/---
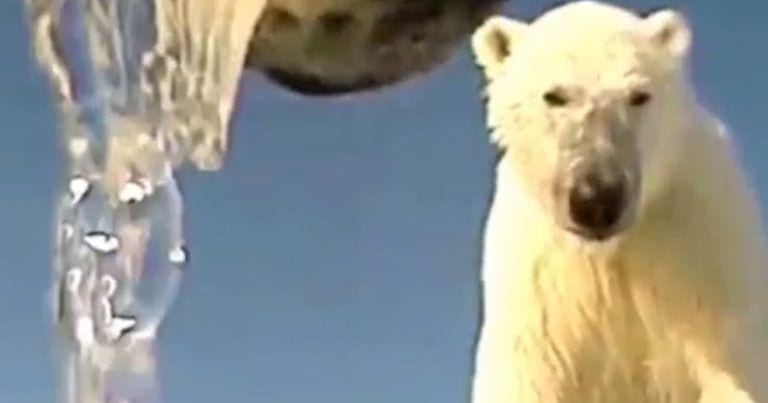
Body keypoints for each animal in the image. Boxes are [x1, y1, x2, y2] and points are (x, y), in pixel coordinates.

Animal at [469, 2, 768, 402]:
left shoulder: (700, 248)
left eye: (638, 95)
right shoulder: (537, 279)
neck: (609, 251)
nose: (597, 198)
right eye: (555, 95)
\---
_Your task_
Return the listing above in an exact copy that leaves out the images.

_Answer box_
Body keypoints for each animal in the image. Boxes are [x1, y1, x2, y2] and points are (x, y), in pixel coordinates.

Animal at [469, 2, 768, 402]:
left shoulder: (700, 248)
left eye: (638, 95)
right shoulder: (537, 279)
neck: (609, 251)
nose: (597, 198)
right eye: (555, 95)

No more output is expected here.